Книга: Programming with POSIX® Threads
1.7.1 Computing overhead
1.7.1 Computing overhead
Overhead costs in threaded code include direct effects such as the time it takes to synchronize your threads. Many clever algorithms are available for avoiding synchronization in some cases, but none of them is portable. You'll have to use some synchronization in just about any threaded code. It is easy to lose performance by using too much synchronization; for example, by separately protecting two variables that are always used together. Protecting each variable separately means you spend a lot more time on synchronization without gaining parallelism, since any thread that needs one variable will need the other as well.
The overhead of threaded programming can also include more subtle effects. For example, threads that constantly write the same memory locations may spend a lot of time synchronizing the memory system on processors that support "read/ write ordering." Other processors may spend that time synchronizing only when you use special instructions such as a memory barrier, or a "multiprocessor atomic" operation like test-and-set. Section 3.4 says a lot more about these effects.

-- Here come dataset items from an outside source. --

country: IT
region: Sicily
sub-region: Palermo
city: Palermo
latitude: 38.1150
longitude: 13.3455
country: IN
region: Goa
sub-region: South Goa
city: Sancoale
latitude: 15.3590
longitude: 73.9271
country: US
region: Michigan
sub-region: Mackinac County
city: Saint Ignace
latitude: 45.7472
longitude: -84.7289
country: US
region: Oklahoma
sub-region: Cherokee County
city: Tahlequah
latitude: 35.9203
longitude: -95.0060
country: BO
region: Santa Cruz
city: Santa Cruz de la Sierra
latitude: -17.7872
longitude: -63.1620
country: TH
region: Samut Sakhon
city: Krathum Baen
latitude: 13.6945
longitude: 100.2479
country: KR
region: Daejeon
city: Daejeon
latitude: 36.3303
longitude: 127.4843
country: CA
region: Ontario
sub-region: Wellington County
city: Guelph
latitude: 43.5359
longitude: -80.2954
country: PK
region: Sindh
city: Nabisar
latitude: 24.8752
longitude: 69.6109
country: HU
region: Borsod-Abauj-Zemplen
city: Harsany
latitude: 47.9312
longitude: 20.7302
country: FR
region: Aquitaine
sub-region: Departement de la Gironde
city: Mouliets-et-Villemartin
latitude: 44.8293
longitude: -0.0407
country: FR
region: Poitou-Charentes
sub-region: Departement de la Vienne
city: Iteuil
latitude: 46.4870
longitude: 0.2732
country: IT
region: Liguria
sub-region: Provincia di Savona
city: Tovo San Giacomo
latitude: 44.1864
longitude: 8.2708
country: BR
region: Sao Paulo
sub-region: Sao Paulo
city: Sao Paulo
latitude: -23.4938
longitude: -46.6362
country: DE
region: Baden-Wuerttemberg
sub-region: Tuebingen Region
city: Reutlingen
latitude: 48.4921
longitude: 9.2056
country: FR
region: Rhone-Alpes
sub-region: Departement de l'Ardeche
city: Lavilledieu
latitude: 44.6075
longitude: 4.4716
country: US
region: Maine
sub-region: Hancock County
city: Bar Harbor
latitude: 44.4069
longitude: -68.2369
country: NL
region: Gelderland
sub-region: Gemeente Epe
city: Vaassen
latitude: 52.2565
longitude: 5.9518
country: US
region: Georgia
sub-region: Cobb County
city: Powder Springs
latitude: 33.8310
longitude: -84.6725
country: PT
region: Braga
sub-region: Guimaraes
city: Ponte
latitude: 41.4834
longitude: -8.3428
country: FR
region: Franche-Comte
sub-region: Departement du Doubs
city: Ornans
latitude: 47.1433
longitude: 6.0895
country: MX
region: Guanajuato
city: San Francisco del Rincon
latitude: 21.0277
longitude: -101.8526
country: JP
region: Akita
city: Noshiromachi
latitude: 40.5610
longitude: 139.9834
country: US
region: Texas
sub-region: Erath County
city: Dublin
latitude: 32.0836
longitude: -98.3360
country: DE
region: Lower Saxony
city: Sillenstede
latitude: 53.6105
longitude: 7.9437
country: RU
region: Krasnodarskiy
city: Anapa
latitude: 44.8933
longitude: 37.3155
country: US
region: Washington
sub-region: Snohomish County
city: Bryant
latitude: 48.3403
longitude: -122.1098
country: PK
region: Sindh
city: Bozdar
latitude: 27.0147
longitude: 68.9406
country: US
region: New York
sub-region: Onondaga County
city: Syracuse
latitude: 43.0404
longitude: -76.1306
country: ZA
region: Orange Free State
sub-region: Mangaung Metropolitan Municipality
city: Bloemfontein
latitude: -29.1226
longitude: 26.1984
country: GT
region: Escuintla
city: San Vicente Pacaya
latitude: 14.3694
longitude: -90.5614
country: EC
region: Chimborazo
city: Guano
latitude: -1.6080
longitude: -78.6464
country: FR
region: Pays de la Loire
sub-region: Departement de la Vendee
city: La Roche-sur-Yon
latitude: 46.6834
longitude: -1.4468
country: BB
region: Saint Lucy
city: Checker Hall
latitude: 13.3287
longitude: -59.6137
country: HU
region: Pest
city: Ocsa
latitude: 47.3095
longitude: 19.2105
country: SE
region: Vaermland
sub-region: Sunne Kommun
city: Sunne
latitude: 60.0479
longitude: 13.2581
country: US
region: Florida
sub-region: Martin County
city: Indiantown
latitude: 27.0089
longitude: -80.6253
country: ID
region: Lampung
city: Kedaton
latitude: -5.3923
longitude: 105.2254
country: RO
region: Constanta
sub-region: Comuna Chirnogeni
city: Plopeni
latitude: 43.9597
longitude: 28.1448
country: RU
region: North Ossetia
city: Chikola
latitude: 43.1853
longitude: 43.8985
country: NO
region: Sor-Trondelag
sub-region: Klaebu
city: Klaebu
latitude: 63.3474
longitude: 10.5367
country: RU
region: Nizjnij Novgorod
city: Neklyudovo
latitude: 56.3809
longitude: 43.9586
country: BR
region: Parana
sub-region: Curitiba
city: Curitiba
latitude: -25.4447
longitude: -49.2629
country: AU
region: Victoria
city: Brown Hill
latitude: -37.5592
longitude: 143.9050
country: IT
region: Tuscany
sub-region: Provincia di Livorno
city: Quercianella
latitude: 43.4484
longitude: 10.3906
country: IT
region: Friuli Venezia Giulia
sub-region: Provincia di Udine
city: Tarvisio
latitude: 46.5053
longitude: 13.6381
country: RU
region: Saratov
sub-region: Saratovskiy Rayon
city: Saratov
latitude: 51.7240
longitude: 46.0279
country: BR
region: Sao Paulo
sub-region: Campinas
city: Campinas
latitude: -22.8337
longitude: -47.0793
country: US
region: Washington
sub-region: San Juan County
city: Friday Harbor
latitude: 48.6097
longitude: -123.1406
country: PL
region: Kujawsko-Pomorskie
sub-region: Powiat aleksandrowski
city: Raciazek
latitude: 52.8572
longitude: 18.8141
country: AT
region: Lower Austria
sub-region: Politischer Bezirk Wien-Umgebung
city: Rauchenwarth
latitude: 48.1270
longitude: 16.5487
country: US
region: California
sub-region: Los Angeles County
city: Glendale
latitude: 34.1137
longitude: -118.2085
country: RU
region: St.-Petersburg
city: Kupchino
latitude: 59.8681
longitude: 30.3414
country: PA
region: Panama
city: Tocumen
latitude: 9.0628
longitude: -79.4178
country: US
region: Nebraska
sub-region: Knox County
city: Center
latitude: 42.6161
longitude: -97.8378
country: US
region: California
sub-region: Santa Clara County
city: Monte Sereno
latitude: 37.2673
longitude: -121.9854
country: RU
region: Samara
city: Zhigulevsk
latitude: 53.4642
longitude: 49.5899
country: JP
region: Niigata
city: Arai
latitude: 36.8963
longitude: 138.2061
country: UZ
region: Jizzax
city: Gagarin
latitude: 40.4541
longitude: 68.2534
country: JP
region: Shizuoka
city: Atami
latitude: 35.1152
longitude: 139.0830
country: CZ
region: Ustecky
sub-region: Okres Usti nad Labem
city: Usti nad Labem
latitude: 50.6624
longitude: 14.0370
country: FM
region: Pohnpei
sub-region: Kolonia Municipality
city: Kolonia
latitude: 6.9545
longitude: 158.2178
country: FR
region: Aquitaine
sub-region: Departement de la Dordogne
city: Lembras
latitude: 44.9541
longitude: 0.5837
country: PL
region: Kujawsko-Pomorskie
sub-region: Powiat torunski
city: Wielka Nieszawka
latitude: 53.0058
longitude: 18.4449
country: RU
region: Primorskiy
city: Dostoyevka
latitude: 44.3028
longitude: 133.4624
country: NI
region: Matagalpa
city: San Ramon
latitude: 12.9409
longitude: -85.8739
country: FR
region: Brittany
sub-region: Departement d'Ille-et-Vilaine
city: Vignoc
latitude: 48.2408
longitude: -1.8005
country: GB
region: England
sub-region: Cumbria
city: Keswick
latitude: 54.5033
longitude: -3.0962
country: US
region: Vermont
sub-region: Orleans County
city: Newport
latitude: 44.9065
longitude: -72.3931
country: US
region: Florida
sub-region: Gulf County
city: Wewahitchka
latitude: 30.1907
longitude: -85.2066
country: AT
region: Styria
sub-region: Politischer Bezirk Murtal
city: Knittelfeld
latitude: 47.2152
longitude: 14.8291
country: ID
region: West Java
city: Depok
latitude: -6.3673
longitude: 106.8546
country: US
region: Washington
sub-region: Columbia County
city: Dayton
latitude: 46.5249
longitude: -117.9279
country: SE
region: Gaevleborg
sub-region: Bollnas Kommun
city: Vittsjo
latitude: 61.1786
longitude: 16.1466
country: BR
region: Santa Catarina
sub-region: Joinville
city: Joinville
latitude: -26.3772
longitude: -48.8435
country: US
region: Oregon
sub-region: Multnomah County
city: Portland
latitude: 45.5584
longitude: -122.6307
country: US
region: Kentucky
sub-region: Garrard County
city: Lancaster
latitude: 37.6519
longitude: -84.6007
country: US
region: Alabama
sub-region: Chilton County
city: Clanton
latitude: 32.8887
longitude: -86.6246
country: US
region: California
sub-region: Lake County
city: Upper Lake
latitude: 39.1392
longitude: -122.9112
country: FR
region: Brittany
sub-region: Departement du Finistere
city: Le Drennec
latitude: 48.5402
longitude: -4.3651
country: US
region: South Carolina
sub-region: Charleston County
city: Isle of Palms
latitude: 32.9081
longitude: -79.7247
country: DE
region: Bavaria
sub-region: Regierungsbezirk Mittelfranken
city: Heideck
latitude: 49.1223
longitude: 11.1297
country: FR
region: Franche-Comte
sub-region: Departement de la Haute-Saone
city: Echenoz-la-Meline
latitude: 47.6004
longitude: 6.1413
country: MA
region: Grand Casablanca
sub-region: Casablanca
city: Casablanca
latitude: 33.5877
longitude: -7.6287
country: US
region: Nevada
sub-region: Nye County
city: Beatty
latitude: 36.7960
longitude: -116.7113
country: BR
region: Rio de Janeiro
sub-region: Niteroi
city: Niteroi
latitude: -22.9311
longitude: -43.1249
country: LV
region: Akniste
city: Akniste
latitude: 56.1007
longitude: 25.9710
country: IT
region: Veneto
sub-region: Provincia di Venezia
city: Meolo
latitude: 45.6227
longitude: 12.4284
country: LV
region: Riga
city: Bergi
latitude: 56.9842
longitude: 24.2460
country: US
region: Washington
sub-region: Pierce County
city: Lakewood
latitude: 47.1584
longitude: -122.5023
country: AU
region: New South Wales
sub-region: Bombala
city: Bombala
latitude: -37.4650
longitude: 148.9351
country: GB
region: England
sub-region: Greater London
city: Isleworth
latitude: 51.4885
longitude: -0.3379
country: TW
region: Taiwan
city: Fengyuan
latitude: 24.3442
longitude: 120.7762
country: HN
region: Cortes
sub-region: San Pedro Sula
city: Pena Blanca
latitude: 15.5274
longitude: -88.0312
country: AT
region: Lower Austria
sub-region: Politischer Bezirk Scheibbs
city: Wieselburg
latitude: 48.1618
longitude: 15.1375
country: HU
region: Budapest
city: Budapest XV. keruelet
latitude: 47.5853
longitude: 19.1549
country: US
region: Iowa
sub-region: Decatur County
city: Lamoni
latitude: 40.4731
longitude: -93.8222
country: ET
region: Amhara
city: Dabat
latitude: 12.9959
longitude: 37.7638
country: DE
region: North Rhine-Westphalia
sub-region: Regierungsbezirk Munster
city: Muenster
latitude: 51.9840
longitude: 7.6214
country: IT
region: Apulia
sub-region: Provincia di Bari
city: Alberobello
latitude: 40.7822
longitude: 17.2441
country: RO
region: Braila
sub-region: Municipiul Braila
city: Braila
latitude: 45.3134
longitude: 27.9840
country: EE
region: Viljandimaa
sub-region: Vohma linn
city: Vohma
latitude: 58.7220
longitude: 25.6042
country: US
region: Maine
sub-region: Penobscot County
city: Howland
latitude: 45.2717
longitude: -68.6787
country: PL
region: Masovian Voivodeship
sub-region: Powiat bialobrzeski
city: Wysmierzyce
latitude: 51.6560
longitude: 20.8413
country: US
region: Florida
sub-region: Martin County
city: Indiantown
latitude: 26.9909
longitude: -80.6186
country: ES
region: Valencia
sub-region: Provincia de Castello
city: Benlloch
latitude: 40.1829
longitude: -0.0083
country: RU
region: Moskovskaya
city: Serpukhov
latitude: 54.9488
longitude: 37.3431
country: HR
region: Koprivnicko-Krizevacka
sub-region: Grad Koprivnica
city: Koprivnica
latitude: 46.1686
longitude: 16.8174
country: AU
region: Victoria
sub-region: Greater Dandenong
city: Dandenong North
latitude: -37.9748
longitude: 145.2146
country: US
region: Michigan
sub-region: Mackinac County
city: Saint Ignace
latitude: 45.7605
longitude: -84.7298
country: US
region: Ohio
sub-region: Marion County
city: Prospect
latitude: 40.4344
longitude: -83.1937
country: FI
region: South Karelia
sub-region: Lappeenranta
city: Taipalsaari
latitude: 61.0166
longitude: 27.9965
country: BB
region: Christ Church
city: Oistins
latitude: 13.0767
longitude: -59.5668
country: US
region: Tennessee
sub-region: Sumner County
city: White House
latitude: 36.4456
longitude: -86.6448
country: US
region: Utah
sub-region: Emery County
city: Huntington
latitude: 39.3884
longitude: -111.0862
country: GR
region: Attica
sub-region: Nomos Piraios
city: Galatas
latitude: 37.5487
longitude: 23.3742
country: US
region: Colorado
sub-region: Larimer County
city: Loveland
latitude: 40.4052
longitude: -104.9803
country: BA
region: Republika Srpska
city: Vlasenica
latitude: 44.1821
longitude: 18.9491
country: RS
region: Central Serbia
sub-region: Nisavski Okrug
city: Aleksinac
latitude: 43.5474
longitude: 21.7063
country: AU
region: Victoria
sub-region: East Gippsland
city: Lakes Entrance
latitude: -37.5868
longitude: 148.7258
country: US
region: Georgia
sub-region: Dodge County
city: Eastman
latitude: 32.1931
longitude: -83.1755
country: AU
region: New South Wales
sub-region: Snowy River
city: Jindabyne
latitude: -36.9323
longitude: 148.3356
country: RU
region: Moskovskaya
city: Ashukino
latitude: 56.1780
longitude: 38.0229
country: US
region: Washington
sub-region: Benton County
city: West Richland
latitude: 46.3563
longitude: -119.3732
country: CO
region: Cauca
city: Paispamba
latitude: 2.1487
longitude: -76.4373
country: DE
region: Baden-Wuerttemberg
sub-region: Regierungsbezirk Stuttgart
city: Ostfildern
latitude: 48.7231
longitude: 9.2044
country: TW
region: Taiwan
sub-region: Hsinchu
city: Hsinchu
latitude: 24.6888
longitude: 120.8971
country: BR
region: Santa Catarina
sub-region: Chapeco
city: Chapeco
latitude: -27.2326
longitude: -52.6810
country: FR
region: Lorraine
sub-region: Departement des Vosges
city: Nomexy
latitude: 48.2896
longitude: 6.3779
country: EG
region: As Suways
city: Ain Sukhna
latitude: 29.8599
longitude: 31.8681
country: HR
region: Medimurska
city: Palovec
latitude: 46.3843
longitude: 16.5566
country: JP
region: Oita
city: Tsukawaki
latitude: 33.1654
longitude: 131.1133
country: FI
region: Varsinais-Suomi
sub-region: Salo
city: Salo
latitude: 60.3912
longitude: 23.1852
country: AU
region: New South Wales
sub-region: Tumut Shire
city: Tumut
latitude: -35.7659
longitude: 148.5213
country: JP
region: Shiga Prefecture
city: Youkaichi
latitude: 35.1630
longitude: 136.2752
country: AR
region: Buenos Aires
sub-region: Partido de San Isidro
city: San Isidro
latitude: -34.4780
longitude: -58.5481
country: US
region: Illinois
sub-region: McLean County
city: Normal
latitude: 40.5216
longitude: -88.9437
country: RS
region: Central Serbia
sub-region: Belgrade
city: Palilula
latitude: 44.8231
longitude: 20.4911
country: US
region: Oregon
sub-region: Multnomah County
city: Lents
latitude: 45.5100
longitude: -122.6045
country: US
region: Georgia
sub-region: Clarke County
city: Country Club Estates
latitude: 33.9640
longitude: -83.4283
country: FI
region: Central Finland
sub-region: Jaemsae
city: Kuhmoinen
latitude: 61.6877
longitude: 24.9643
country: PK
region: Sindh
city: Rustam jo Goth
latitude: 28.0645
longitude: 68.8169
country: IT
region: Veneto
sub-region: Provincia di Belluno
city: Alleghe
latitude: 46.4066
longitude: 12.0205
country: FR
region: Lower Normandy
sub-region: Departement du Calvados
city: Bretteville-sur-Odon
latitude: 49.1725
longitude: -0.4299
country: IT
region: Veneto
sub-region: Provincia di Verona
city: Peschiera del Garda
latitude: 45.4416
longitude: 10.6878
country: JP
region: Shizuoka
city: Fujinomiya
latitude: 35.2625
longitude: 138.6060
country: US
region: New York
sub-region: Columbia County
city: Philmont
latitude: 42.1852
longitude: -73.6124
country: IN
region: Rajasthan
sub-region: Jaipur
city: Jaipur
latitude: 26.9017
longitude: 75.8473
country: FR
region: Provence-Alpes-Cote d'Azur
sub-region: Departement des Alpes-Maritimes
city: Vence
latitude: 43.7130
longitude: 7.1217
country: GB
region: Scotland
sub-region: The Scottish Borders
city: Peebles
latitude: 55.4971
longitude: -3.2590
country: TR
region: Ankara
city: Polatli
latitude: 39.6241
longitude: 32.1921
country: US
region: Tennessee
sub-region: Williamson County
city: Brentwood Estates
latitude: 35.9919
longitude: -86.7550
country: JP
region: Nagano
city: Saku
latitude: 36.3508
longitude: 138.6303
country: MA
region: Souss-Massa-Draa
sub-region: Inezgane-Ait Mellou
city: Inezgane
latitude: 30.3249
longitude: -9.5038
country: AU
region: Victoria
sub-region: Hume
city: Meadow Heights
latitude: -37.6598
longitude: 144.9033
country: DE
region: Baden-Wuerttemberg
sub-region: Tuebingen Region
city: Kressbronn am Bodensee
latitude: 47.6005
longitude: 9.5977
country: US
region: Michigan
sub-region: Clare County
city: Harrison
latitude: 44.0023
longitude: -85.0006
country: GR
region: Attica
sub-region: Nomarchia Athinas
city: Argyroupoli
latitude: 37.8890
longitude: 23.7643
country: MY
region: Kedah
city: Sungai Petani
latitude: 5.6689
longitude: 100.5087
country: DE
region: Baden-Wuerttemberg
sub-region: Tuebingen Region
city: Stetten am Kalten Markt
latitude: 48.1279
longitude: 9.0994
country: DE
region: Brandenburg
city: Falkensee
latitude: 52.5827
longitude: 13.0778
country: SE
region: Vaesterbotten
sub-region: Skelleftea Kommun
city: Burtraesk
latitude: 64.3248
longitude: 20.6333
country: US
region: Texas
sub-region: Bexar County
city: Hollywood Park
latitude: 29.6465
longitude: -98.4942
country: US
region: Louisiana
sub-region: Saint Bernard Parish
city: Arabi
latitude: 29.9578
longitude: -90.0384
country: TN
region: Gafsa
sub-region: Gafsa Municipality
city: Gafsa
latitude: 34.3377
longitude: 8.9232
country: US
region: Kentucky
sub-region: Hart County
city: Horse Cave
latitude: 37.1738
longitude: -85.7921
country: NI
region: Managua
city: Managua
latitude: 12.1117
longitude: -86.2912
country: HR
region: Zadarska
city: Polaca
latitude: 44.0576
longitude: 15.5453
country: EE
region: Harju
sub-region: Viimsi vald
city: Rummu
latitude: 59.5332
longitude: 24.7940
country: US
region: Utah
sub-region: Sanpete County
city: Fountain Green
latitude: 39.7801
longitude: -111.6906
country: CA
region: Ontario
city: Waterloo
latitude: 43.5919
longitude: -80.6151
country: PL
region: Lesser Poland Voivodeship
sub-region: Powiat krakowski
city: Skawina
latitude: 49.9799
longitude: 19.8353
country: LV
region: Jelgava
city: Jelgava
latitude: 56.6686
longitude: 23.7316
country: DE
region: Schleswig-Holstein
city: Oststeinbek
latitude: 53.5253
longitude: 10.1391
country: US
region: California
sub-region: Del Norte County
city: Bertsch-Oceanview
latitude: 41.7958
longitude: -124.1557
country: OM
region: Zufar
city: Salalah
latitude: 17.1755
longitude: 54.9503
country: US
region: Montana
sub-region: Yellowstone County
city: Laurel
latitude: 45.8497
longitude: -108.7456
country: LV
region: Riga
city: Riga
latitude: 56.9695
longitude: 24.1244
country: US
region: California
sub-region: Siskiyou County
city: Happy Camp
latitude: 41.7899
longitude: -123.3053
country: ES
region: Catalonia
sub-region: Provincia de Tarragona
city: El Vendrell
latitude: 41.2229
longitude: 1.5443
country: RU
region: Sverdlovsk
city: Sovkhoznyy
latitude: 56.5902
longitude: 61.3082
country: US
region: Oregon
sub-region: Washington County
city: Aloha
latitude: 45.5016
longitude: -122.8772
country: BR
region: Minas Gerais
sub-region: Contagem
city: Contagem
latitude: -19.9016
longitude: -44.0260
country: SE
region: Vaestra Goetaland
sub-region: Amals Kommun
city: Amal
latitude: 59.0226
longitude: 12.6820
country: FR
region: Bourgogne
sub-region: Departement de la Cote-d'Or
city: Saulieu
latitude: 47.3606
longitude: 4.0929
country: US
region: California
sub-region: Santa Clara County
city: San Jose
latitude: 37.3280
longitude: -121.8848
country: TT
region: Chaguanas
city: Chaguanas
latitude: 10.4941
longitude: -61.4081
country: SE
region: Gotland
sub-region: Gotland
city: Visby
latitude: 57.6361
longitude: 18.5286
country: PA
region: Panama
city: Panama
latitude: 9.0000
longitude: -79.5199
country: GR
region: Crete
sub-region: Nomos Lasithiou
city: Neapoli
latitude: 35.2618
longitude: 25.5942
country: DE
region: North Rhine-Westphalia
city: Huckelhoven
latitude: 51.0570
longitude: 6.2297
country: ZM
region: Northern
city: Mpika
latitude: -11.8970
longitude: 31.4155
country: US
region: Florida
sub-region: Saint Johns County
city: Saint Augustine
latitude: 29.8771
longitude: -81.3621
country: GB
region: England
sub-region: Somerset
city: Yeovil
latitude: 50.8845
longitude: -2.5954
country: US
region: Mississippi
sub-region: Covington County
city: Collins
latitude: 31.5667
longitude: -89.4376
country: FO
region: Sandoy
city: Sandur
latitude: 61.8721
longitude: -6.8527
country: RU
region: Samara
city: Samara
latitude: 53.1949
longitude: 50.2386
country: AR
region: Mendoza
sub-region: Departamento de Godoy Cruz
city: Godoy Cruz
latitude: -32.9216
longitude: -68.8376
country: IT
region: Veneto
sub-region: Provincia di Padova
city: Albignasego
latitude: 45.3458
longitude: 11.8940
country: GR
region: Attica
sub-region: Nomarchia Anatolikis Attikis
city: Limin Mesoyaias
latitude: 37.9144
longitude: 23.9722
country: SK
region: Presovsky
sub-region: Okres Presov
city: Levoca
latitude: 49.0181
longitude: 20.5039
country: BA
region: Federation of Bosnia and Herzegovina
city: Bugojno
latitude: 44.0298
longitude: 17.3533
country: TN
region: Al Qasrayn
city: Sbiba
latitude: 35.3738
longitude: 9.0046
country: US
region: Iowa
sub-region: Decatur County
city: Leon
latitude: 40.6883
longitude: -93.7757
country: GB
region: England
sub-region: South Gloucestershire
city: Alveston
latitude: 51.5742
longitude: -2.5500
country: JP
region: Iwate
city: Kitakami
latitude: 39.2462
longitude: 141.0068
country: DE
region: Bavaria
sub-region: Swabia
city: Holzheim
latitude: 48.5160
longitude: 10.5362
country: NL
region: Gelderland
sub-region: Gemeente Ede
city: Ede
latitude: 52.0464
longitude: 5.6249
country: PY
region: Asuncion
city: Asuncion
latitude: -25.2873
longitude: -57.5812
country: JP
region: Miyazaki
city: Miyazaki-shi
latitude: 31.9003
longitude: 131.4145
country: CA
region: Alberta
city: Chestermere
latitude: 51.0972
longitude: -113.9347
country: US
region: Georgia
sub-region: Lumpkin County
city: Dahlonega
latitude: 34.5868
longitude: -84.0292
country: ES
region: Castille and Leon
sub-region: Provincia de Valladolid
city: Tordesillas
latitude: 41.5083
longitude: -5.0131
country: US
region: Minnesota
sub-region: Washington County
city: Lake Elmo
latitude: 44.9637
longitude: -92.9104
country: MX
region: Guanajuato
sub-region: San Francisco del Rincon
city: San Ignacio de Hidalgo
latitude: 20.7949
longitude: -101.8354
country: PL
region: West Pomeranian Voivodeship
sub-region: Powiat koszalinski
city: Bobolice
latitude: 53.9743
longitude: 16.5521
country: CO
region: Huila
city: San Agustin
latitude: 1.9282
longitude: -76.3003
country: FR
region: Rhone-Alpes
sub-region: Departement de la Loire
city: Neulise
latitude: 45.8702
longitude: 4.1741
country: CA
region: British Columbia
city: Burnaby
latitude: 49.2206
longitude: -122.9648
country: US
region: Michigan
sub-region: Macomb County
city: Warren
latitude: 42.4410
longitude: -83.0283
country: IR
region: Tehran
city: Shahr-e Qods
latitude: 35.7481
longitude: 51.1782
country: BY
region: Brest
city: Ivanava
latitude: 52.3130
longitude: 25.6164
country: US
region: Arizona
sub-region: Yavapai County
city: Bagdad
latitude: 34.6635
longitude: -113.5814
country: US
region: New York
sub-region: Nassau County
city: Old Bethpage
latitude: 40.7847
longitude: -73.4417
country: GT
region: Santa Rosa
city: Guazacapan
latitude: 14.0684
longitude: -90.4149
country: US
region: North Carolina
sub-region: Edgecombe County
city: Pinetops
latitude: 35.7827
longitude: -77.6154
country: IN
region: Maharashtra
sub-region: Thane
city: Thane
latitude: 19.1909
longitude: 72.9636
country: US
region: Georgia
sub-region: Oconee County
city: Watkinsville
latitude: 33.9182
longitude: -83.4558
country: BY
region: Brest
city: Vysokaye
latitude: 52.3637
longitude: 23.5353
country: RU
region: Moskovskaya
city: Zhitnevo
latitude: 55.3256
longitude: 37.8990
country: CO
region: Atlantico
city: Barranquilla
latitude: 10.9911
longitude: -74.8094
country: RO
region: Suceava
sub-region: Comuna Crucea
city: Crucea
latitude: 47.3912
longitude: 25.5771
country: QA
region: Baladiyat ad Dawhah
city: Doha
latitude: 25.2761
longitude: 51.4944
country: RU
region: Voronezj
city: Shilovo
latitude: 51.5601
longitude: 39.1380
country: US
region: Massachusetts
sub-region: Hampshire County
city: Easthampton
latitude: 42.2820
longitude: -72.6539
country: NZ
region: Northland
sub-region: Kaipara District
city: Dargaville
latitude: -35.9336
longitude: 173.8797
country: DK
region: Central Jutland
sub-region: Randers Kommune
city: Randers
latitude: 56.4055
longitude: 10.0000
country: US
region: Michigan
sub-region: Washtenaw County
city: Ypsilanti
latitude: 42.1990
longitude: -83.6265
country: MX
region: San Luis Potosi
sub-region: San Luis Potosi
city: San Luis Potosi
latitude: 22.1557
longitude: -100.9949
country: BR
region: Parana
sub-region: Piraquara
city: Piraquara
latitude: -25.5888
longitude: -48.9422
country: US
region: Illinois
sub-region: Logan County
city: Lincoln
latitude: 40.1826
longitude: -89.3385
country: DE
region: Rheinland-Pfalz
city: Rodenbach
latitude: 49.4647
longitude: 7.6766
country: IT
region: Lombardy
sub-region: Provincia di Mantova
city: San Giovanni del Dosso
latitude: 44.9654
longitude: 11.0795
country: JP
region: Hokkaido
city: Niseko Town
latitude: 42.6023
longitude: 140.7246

Removing a bottleneck in your code, for example, by adding threads to perform multiple concurrent I/O operations, may end up revealing another bottleneck at a lower level—in the ANSI C library, the operating system, the file system, the device driver, the memory or I/O architecture, or the device controller. These effects are often difficult to predict, or measure, and are usually not well documented.
A compute-bound thread, which rarely blocks for any external event, cannot effectively share a processor with other compute-bound threads. An I/O thread might interrupt it once in a while, but the I/O thread would block for another external event and the compute-bound thread would run again. When you create more compute-bound threads than there are available processors, you may gain better code structuring over a single-threaded implementation, but you will have worse performance. The performance suffers because the multithreaded implementation adds thread synchronization and scheduling overhead to the work you wanted to accomplish—and does it all using the same compute resources.